I was a free-range child. In fact, I think most kids growing up in the 70s, and to a lesser degree the 80s, were. Which is to say that except for school and occasional scheduled activities like Karate lessons (I can still break a board!) and swimming (I'm no Phelps) my time was more or less my own, and how I spent it -- within my own limited means -- was up to me. I could walk, or bike, or even boat as far from my house as I wanted to (there was a creek behind the house) as long as I made it back home by dinner time. Nowadays, that sort of thing is becoming nigh unthinkable; a recent LA Times article makes the point that kids aren't allowed to just "go out and play" like they used to:
Today, for most middle-class American children, "going out to play" has gone the way of the dodo, the typewriter and the eight-track tape. From 1981 to 1997, for instance, University of Michigan time-use studies show that 3- to 5-year-olds lost an average of 501 minutes of unstructured playtime each week; 6- to 8-year-olds lost an average of 228 minutes. (On the other hand, kids now do more organized activities and have more homework, the lucky devils!) And forget about walking to school alone. Today's kids don't walk much at all (adding to the childhood obesity problem).
Studies have shown that kids who have to "fend for themselves" more tend to develop stronger critical thinking and creativity skills; they're forced to make their own fun, imagine worlds, become storytellers themselves rather than have stories fed to them by parents and television and the unending narrative that is a hyper-scheduled existence. A vocal advocate for childhood self-fending is Lenore Skenazy's blog Free Range Kids: Let's give our kids the freedom we had! In an oft-quoted (and hotly controversial) blog posting titled "Why I Let My Nine Year Old Ride the Subway," she writes
I left my 9-year-old at Bloomingdale's (the original one) a couple weeks ago. Last seen, he was in first floor handbags as I sashayed out the door. Bye-bye! Have fun! And he did. He came home on the subway and bus by himself . Was I worried? Yes, a tinge. But it didn't strike me as that daring, either. Isn't New York as safe now as it was in 1963? It's not like we're living in downtown Baghdad. Anyway, for weeks my boy had been begging for me to please leave him somewhere, anywhere, and let him try to figure out how to get home on his own. So on that sunny Sunday I gave him a subway map, a MetroCard, a $20 bill, and several quarters, just in case he had to make a call. No, I did not give him a cell phone. Didn't want to lose it. And no, I didn't trail him, like a mommy private eye. I trusted him to figure out that he should take the Lexington Avenue subway down, and the 34th Street crosstown bus home. If he couldn't do that, I trusted him to ask a stranger. And then I even trusted that stranger not to think, "Gee, I was about to catch my train home, but now I think I'll abduct this adorable child instead." Long story short: My son got home, ecstatic with independence. Long story longer, and analyzed, to boot: Half the people I've told this episode to now want to turn me in for child abuse. As if keeping kids under lock and key and helmet and cell phone and nanny and surveillance is the right way to rear kids. It's not. It's debilitating — for us and for them.
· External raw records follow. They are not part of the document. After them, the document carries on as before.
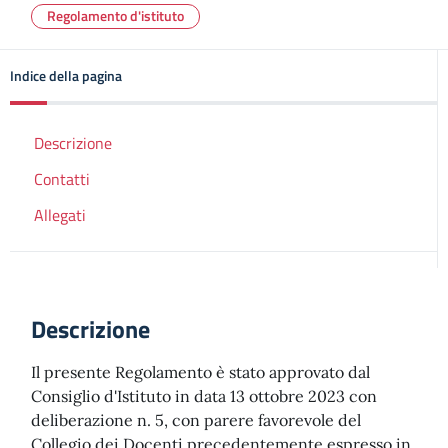
Regolamento d'istituto
Indice della pagina
Descrizione
Contatti
Allegati
Descrizione
Il presente Regolamento è stato approvato dal
Consiglio d'Istituto in data 13 ottobre 2023 con
deliberazione n. 5, con parere favorevole del
Collegio dei Docenti precedentemente espresso in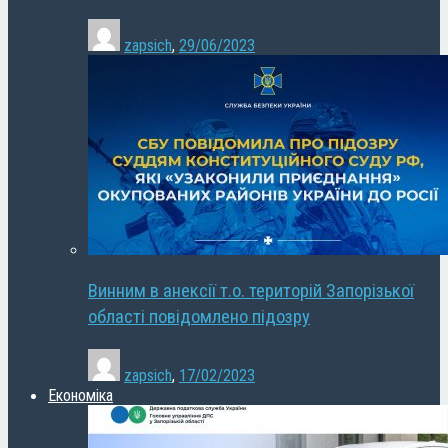
zapsich
,
29/06/2023
Винним в анексії т.о. територій Запорізької
області повідомлено підозру
zapsich
,
17/02/2023
Економіка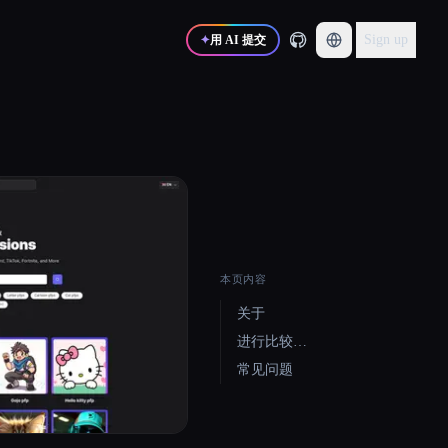
Sign up
✦
用 AI 提交
本页内容
关于
进行比较…
常见问题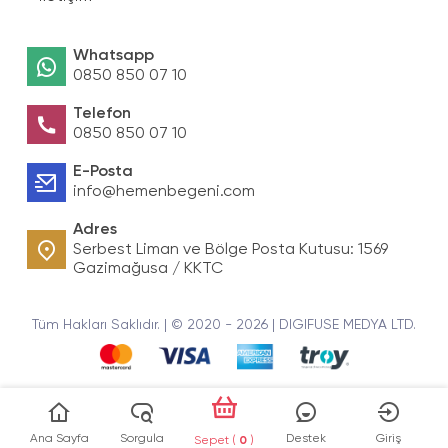
Whatsapp
0850 850 07 10
Telefon
0850 850 07 10
E-Posta
info@hemenbegeni.com
Adres
Serbest Liman ve Bölge Posta Kutusu: 1569
Gazimağusa / KKTC
Tüm Hakları Saklıdır. | © 2020 - 2026 | DIGIFUSE MEDYA LTD.
Ana Sayfa
Sorgula
Destek
Giriş
Sepet (
0
)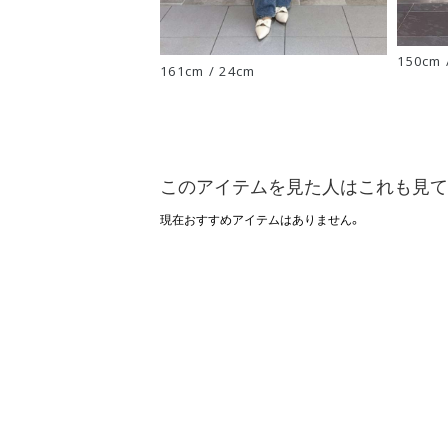
150cm 
161cm / 24cm
このアイテムを見た人はこれも見て
現在おすすめアイテムはありません。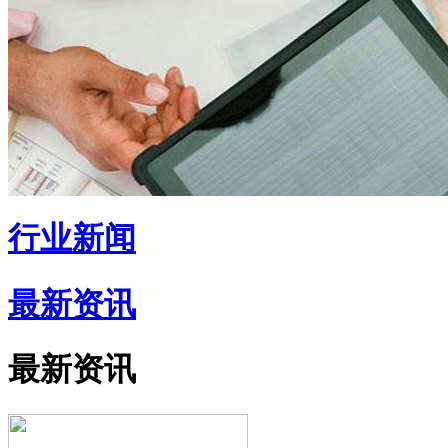
行业新闻
最新资讯
最新资讯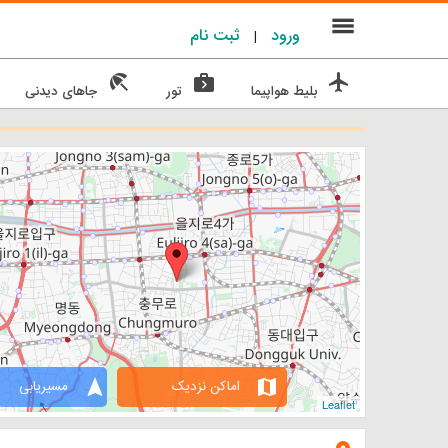
menu
ورود
ثبت نام
|
beach_access
next_week
flight
بلیط هواپیما
تور
جاهای دیدنی
navigation
map
اماکن نزدیک
مسیریابی
Leaflet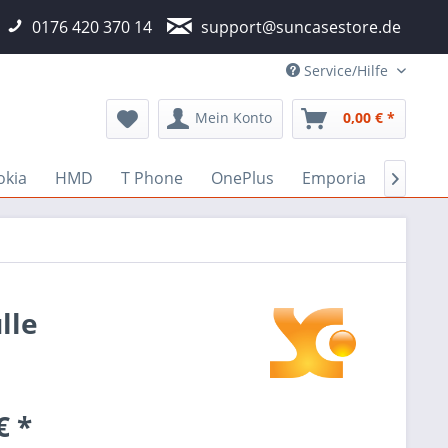
0176 420 370 14
support@suncasestore.de
Service/Hilfe
Mein Konto
0,00 € *
okia
HMD
T Phone
OnePlus
Emporia
Fairph

lle
€ *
And one more gem from the Times: "Increasingly, American children are in a lose-lose situation. They're forced, prematurely, to do all the un-fun kinds of things adults do (Be over-scheduled! Have no downtime! Study! Work!). But they don't get any of the privileges of adult life: autonomy, the ability to make their own choices, use their own judgment, maybe even get interestingly lost now and then."
What do you think? Are parents too namby-pamby these days, or is there actually more to worry about? Does all this structure and hyper-parenting make kids stronger or weaker?